*** Data for the task

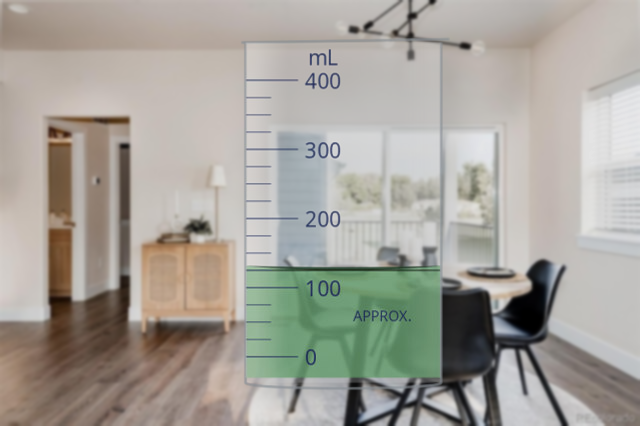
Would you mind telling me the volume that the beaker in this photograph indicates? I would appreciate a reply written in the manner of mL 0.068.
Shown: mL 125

******
*** Data for the task

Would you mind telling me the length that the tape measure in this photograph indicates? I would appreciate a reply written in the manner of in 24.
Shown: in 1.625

******
*** Data for the task

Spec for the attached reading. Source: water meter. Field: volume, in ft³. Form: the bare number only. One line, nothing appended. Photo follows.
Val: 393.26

******

Copy out the rows beginning at the line that contains "Spec for the" and ending after the line that contains "Val: 393.26", keeping every character as it appears.

## [Answer section]
Spec for the attached reading. Source: water meter. Field: volume, in ft³. Form: the bare number only. One line, nothing appended. Photo follows.
Val: 393.26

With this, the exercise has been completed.